Boeing and GM were compelled to act to ensure reliable supply because each of these companies had major interruptions or snafus in supply, either brought on by the cumulative effects of the global financial crisis or supplier-related and other failures encountered in their original outsourcing strategies. Supply Chain Matters has featured multiple posts regarding the outsourcing breakdowns involving Boeing and others. These were not pre-planned acquisitions, but rather responses to mitigate critical supply risk. Likewise the example cited of Johnson Controls taking a 70% stake in the business of a bankrupt supplier.
The noted example of ArcelorMittal moving deeper into previous raw materials businesses might well meet the criteria of vertical integration. A noted blogger focusing on the metals industry, Lisa Reisman, noted recently in the MetalMiner blog that there is indeed evidence that vertical integration is alive in the metals sector. I respect Lisa’s knowledge of that sector.

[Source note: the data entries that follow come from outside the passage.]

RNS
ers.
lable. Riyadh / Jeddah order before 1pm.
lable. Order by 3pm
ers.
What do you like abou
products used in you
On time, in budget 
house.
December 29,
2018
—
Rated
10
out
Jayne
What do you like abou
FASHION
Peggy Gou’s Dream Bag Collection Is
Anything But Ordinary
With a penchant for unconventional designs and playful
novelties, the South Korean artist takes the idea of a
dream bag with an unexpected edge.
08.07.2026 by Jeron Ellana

The example of Oracle is the most interesting to reflect upon. The article quotes statements from Oracle CEO Larry Ellison as indicating he wants to sell “complete systems” made of chips, computers, storage devices and software, in essence the former IBM business model of T.J. Watson. The WSJ reporters were savvy enough to also point out that Oracle’s original intentions back in March were to just acquire the software aspects of Sun, but when IBM neared a deal to potentially acquire Sun, the deal expanded to all of Sun. Also noted was Sun’s previous reliance on a vertical integrated value-chain and its failure to keep-up with innovation and changes in its market.

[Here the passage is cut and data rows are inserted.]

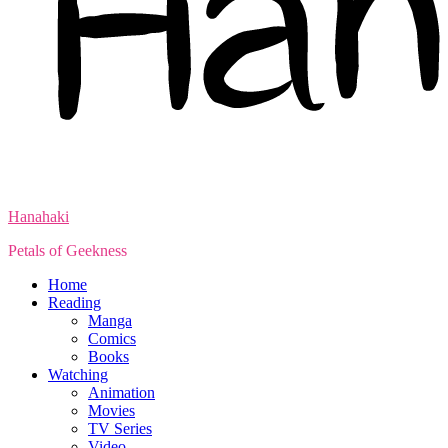
Hanahaki
Petals of Geekness
Home
Reading
Manga
Comics
Books
Watching
Animation
Movies
TV Series
Video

Obviously, there is a lot to ponder regarding positioning a value-chain strategy in this post-recessionary environment. Supply Chain Matters and others have raised arguments for firms focusing too much on seizing market share at the expense of value-chain capability, being compelled to mitigate supply risk because of value-chain interruptions or the need for being more strategic in value-chain positioning.
What does all of this discourse have to do with your role as supply chain professionals?
It implies that you can no longer view the upcoming era of business from just a functional stovepipe viewpoint. Supply chain capability and performance have indeed become much more critical to the overall success of the brand and the business. Sourcing of suppliers or production must include reliable and consistent supply along with competitive cost. Outsourced design or production must always be grounded in continuous innovation, competency and protection of the brand. Decisions must be made with information capabilities that focus more on what will or can occur vs. what has occurred in the past. Cost and headcount cuts can yield targeted savings for the overall business, but there comes a point where you hit the marrow of the supply chain’s ability to adapt to changed business needs or new business models.
In the “new-normal” of post recession recovery, customer, market ,and industry forces will continue to cause change at a much more rapid pace, and supply chains will be involved in many aspects of these changes, both positive and negative in nature. Roles in the extended supply chain will require more broad based collaboration, with cross-functional, IT, risk management and geographic based knowledge.
CEO’s and senior management will make rational and sometimes non-rational decisions, but hopefully an informed voice of value-chain capability and knowledge will also be at the decision table.
Your role and mine is to insure that we become a part of that voice.